L’allarme del Comitato promotore per la coltivazione dei finocchi: «Piove e patiamo i danni delle alluvioni, e poi, per scelte discutibili del passato, d’estate ci ritroviamo senza un goccio d’acqua»
Tutti gli articoli di Economia e lavoro
PHOTO
Piove, ma in Calabria manca l’acqua per l’agricoltura. A lanciare l’allarme è il Comitato promotore per la produzione dei finocchi di Isola Capo Rizzuto, in rappresentanza di circa un centinaio di piccole e medie aziende del territorio, impegnate nella coltivazione dell’eccellenza erbacea su una superficie complessiva di oltre 4.000 ettari.
Produzioni a rischio
A destare preoccupazione, dati alla mano, le previsioni per l’immediato futuro. «Da 10 anni a questa parte – osserva il Comitato – le cose vanno sempre peggio. Nel 2020, solo grazie all’intervento decisivo della Regione, siamo riusciti ad ottenere in extremis quanto occorrente, ma ora il problema si ripropone, in maniera drammatica: temiamo che già a luglio la società concessionaria delle risorse idriche possa chiudere i rubinetti per esaurimento dello stock a nostra disposizione».
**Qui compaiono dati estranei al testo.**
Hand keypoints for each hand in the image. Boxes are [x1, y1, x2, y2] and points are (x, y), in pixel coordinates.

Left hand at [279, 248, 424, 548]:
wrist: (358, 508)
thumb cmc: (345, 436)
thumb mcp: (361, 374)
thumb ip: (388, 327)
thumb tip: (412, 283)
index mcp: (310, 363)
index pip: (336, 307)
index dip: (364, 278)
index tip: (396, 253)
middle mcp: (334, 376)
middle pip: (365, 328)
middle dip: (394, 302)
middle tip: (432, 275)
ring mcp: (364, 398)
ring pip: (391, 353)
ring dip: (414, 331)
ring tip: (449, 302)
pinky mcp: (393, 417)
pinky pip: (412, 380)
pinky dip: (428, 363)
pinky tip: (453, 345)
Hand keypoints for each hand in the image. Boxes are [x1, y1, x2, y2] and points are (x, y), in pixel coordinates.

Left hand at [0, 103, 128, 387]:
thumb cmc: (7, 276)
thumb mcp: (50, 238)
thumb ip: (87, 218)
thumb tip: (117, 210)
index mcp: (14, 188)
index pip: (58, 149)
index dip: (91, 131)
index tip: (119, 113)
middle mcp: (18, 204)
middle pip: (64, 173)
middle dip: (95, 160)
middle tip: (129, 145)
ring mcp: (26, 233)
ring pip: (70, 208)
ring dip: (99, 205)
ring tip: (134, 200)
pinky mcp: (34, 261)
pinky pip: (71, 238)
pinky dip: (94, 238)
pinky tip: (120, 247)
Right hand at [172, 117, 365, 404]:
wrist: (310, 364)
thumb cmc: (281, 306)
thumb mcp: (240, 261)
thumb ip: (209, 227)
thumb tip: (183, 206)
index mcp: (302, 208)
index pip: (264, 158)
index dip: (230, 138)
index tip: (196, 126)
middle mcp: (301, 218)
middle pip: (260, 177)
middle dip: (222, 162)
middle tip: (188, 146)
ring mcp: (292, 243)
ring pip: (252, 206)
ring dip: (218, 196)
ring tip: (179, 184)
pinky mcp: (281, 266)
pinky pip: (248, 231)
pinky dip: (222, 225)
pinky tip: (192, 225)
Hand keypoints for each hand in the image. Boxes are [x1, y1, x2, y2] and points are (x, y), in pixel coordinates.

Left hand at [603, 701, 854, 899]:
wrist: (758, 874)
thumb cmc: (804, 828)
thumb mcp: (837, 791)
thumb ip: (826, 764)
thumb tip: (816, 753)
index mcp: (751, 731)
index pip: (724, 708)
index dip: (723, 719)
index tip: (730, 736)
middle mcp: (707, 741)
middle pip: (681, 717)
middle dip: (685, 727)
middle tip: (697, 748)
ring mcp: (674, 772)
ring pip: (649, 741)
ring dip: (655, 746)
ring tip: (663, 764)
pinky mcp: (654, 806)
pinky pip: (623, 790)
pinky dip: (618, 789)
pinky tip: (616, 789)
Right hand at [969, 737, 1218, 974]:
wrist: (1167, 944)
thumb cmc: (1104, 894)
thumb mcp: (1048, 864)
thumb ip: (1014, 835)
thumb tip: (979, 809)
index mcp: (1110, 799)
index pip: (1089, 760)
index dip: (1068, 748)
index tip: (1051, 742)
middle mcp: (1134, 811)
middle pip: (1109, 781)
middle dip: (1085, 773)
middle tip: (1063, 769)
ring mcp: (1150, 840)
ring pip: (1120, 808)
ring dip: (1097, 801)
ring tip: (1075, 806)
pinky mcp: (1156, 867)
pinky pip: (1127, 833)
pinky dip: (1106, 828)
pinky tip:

Un’eventualità che, qualora dovesse verificarsi, avrebbe effetti catastrofici, lasciando a secco nel mezzo della stagione estiva agricoltori e colture, con danni incalcolabili che solo nell’area di Isola Capo Rizzuto potrebbero arrivare a toccare i 30 milioni, azzerando le produzioni di mais, pomodori, angurie, grano e peperoni e mettendo in serio pericolo anche la successiva campagna del finocchio, proprio nel momento più propizio dell’arrivo del riconoscimento del marchio di qualità. «È un paradosso difficile anche solo da raccontare: piove e patiamo i danni delle alluvioni, e poi, per scelte discutibili del passato, d’estate ci ritroviamo senza un goccio d’acqua. È chiaro che così non si può andare avanti».
L'appello
Da qui il grido d’aiuto all’indirizzo delle istituzioni: «I sindaci, la Provincia, i parlamentari, la Regione ci stiano vicini: facciano rete e ci sostengano in questa battaglia, che non è solo nostra o di un territorio, ma della Calabria, di un’economia reale che produce occupazione». In caso contrario, lasciano intendere dal Comitato, non si potrà fare altrimenti che ricorrere a forme eclatanti di protesta, senza escludere la via che porta all’ipotesi estrema ma purtroppo presente: chiudere le aziende ed azzerare migliaia di posti di lavoro ed un intero settore ormai parte dell’identità agroalimentare calabrese.